Getting precise period set dressing absolutely correct was less of a concern for Harris than getting the cultural details of the era correct, especially when talking about turn-of-the-century Oklahoma. In 1895, it was still 12 years from statehood and split in half between the easterly Oklahoma Territory under federal jurisdiction, and the independent Indian Territory to the west. He picked the state in part because, even though he was born in Texas, he was raised there, and he picked the year because it was the height of the Oklahoma land rush. In this free-for-all environment with law enforcement often days away. “it became an outlaw haven because it wasn’t officially a state yet. So all these people who were outlaws throughout the country started rushing all into Oklahoma. … Everybody has their Wild West story as a state identity, and that’s ours. Towards the end of it all, we were that last frontier for outlaw hideouts.”

However, Cottonmouth is not just the story of black-hatted gunslingers. Harris explained, “When we had our state history lessons, there’s such an emphasis on the natives being moved to Oklahoma.”

Harris actually shot the film within the borders of the Cherokee Nation, at Prairie Song Pioneer Village near the Missouri state line, close to where his family had a cabin when he was a boy. It’s definitely not the kind of arid terrain that people who grew up on either classic Hollywood or Spaghetti Westerns would expect cowboys to traverse. “It’s swampy creeks and hills and caves and open prairie, too.”

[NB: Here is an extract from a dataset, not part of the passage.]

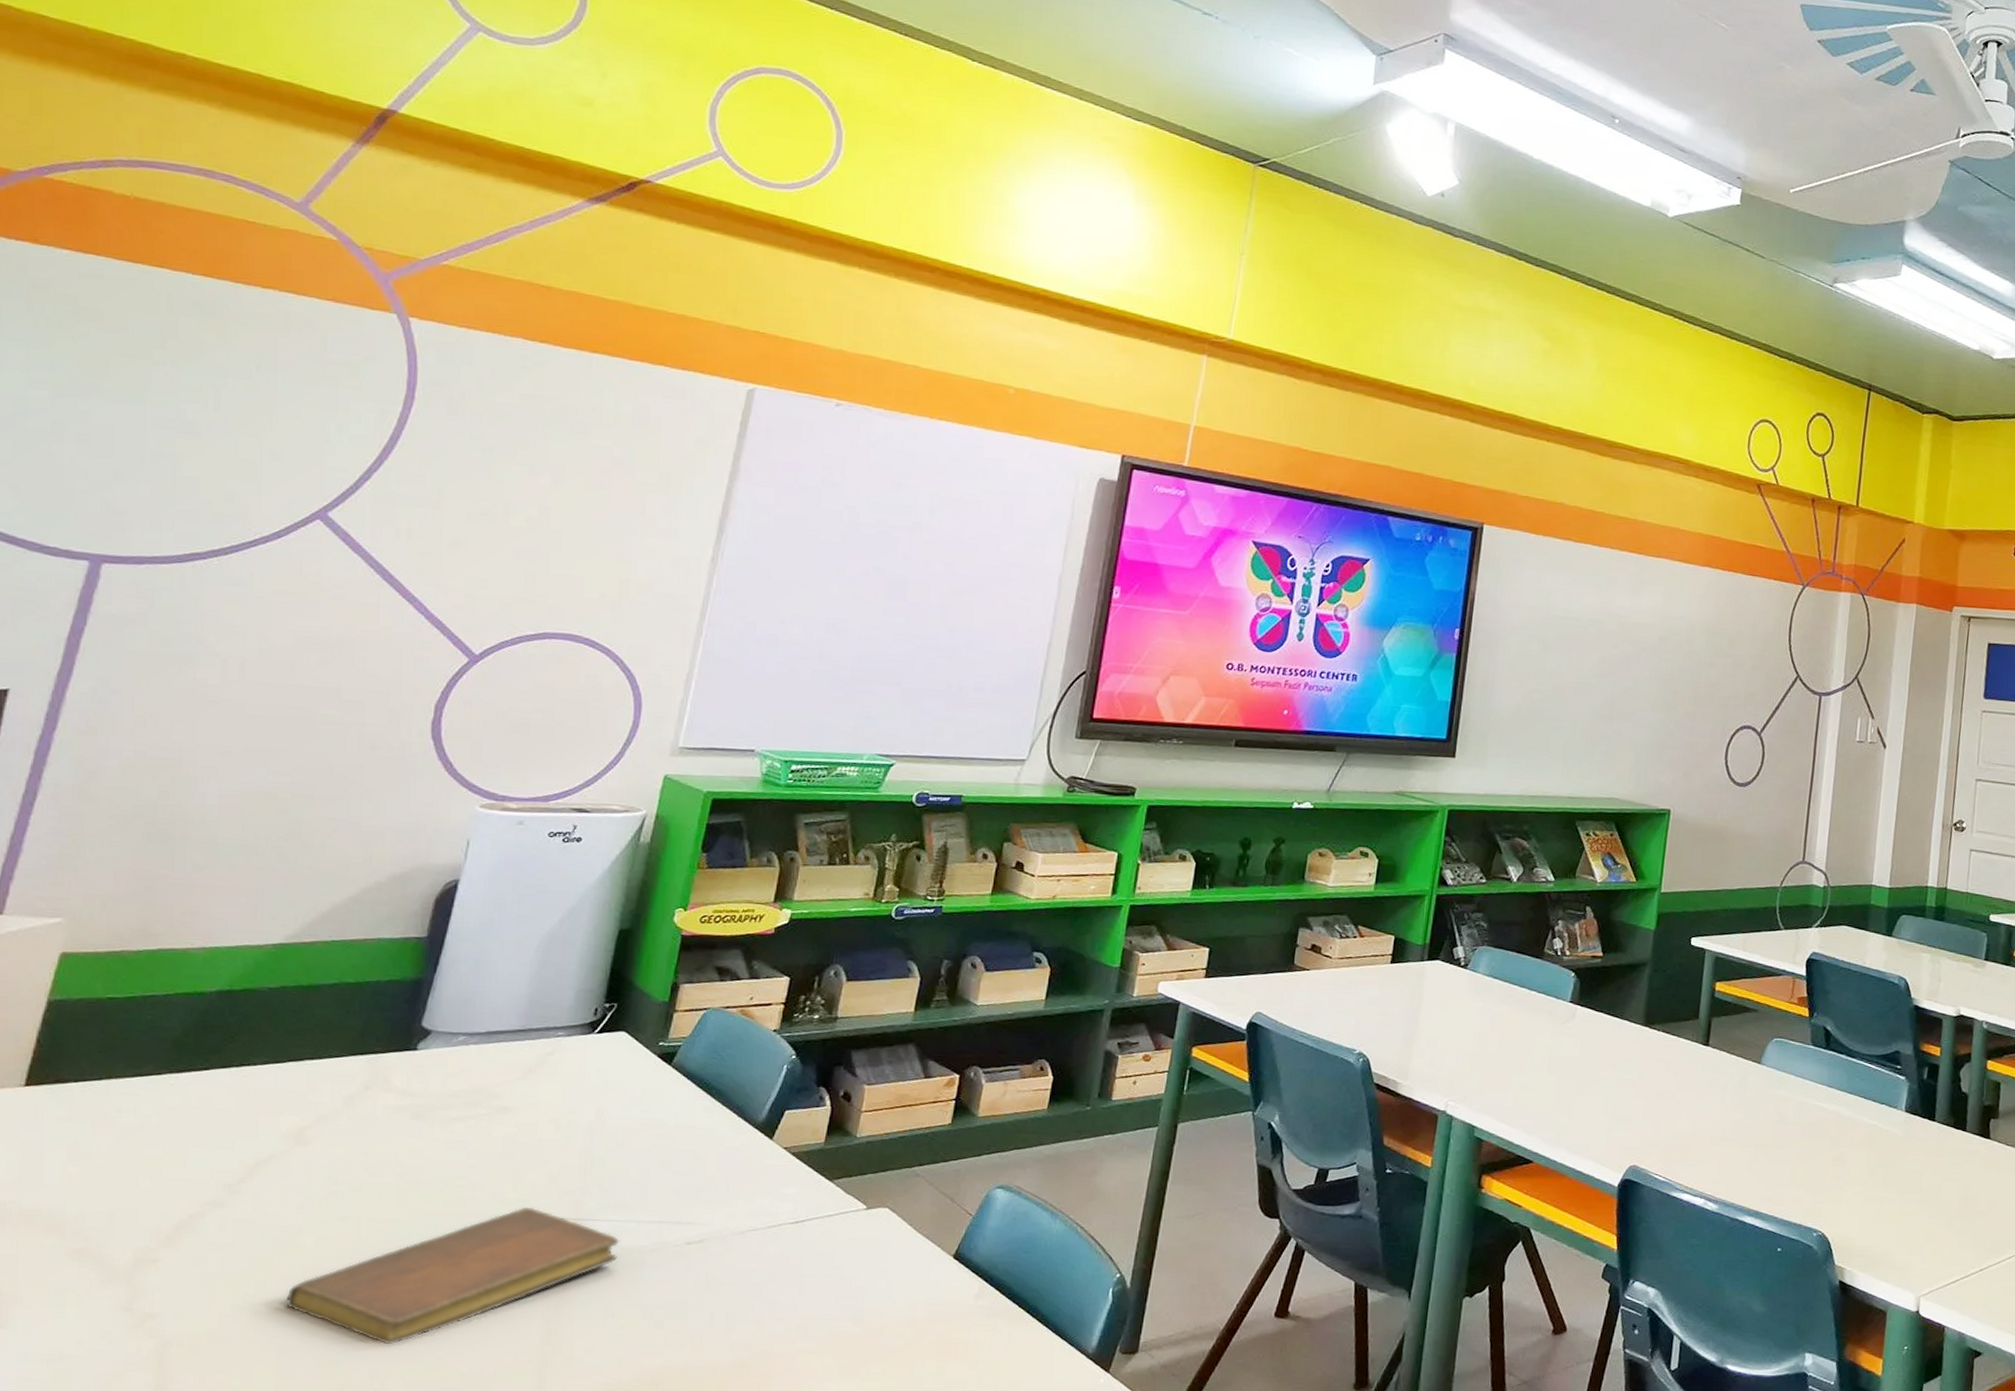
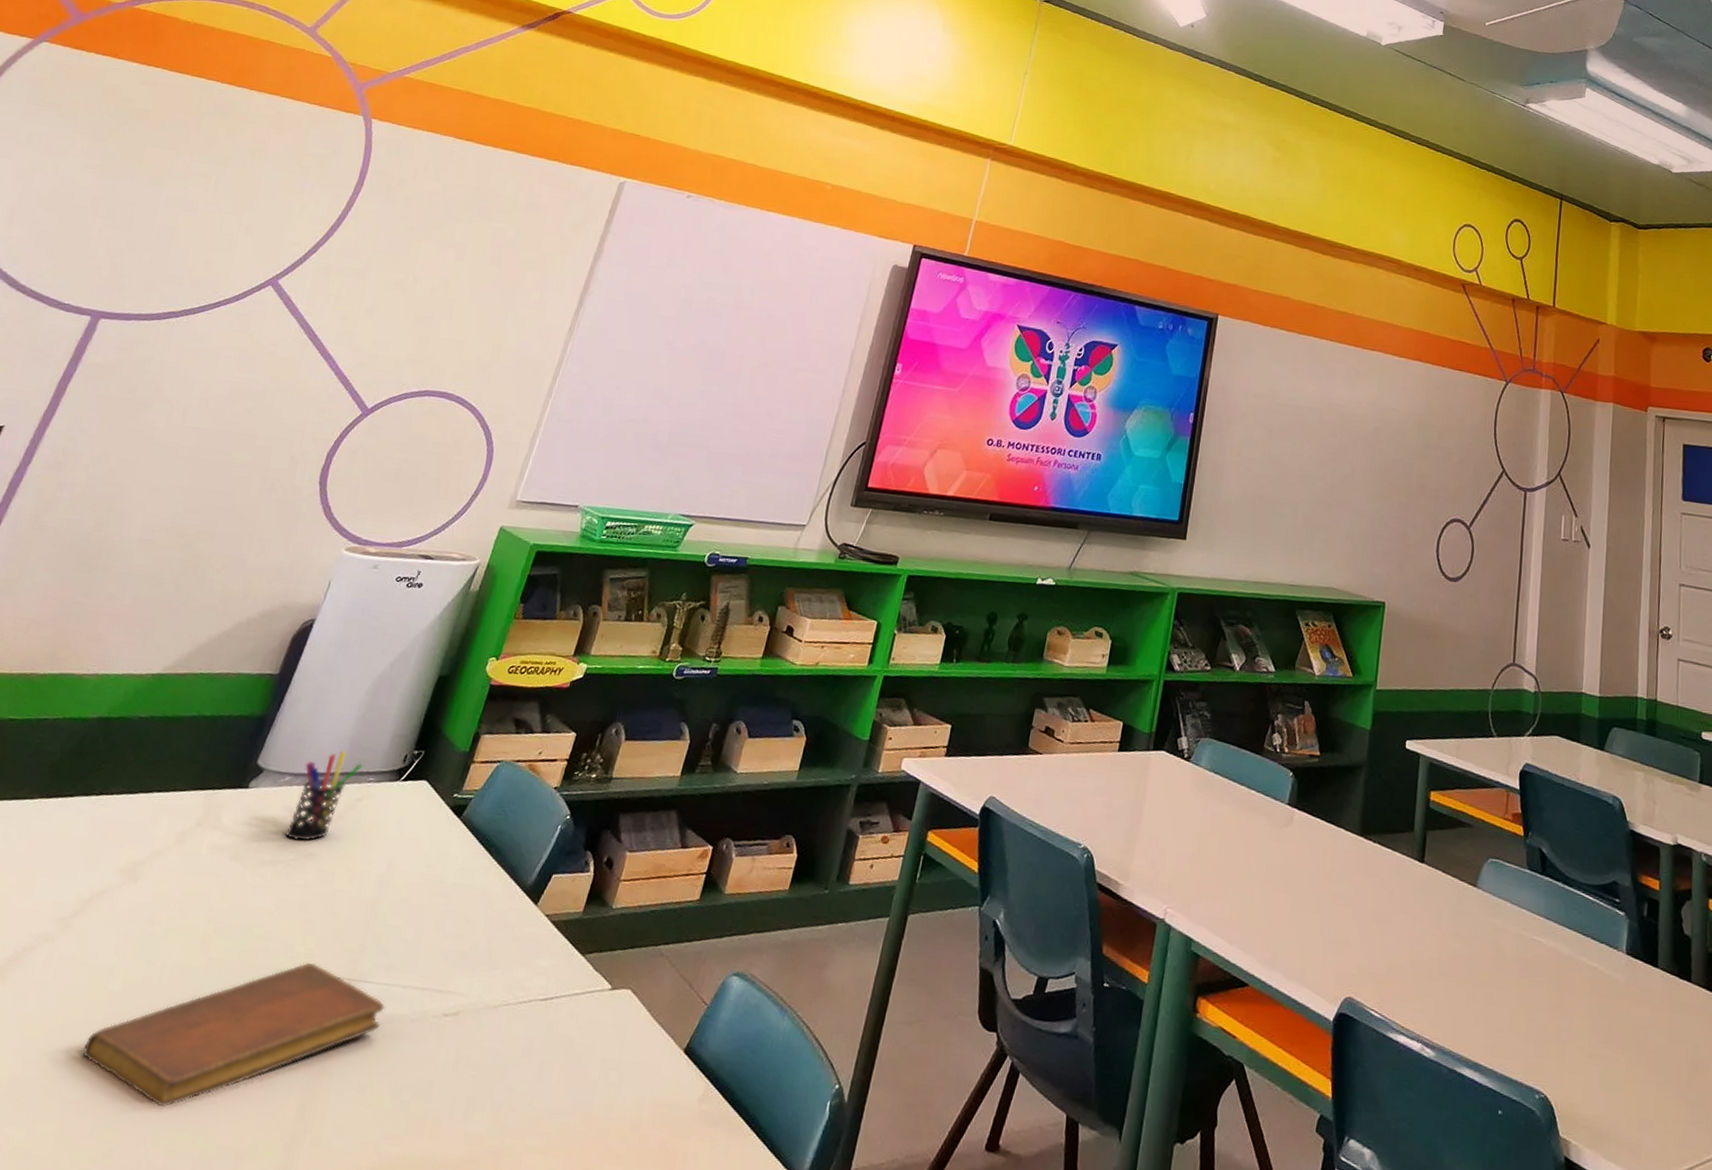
pen holder: none [471,1008,548,1097] -> present [285,751,363,842]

However, he didn’t want the area to simply be set dressing. He wanted to take the history of the First Nations in the area into account, so he actually consulted with the Cherokee Film Commission about the realities of life within the Cherokee Territory. Like the terrain, the reality may surprise viewers who grew up on old Hollywood depictions of the First Nations. “They had their own police stations, they had their own schools, they were doing business, and a lot of people don’t understand that.” Harris pointed to the depiction of another Oklahoma tribe, the Osage Nation, in Martin Scorsese’s Killers of the Flower Moon. “Those people were only 30, 40 miles from each other, and they were engaging in oil rights and the cattle industry, and there is an entire history that we forget about because they have been stereotyped and troped so much.”

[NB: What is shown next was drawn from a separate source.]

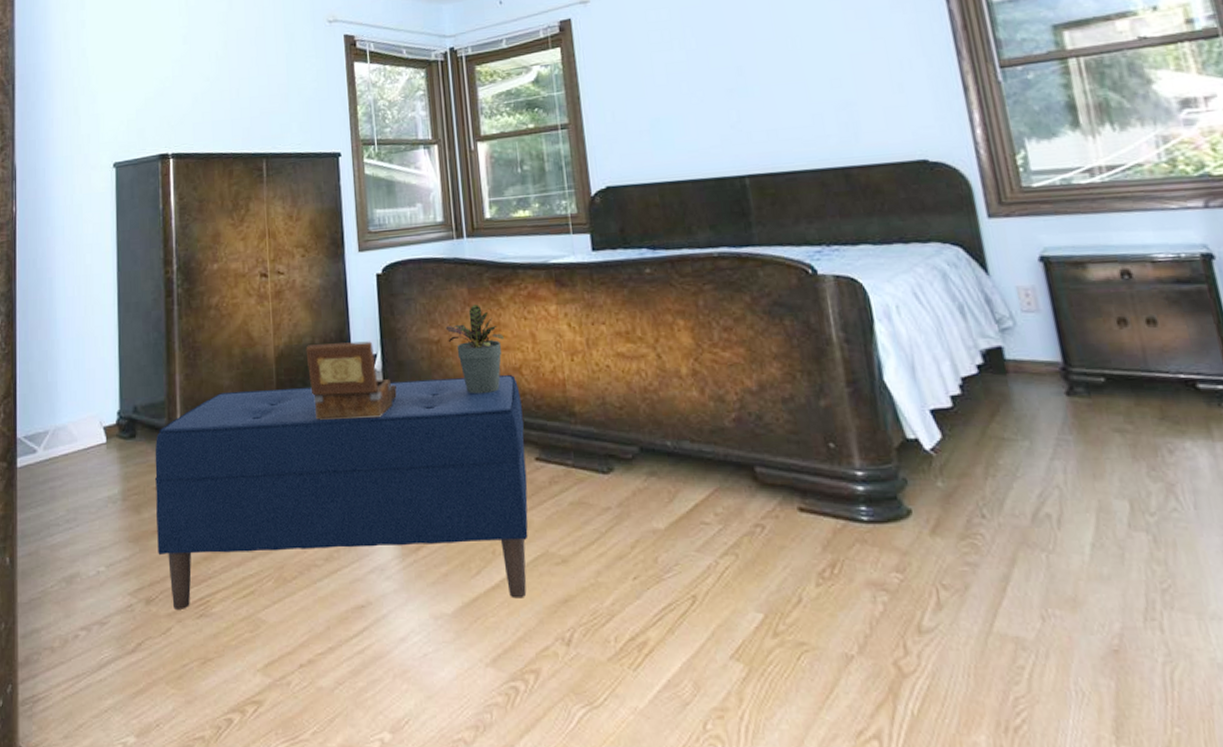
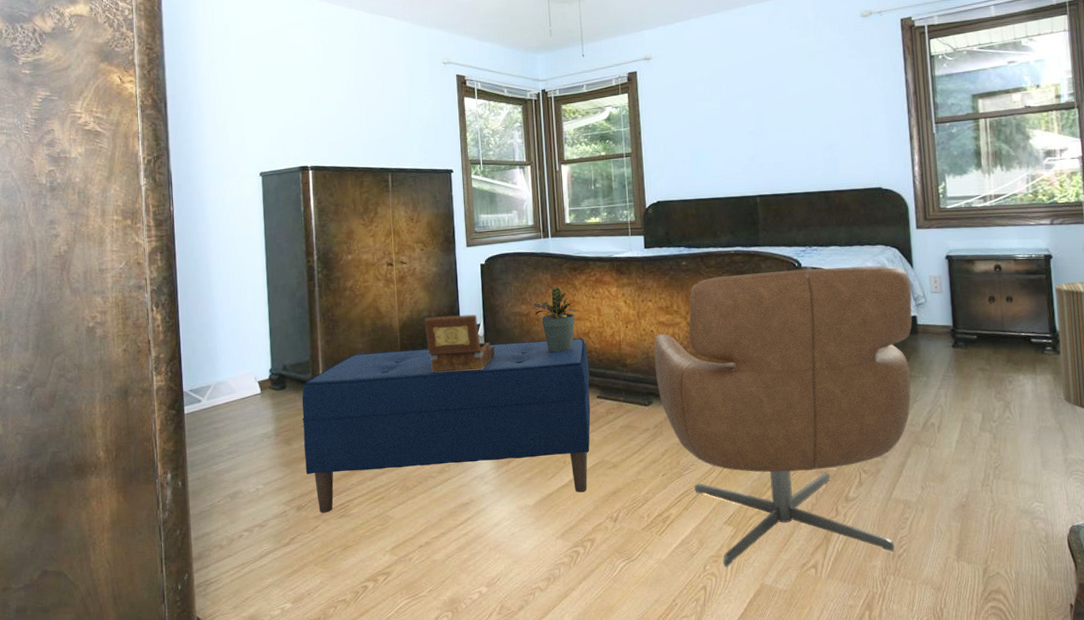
chair: none [612,271,1008,728] -> present [654,265,912,567]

Those consultations became increasingly vital to the script as some of the characters in Cottonmouth are based on real historical figures. He said, “A lot of them have people still living, and they wanted me to change certain things because, ‘Look, we see her at the market still, and we don’t think they’re going to like you spinning her grandma’s story.’ Oh, gosh, I hadn’t thought about that.”

Cottonmouth is available on VOD now.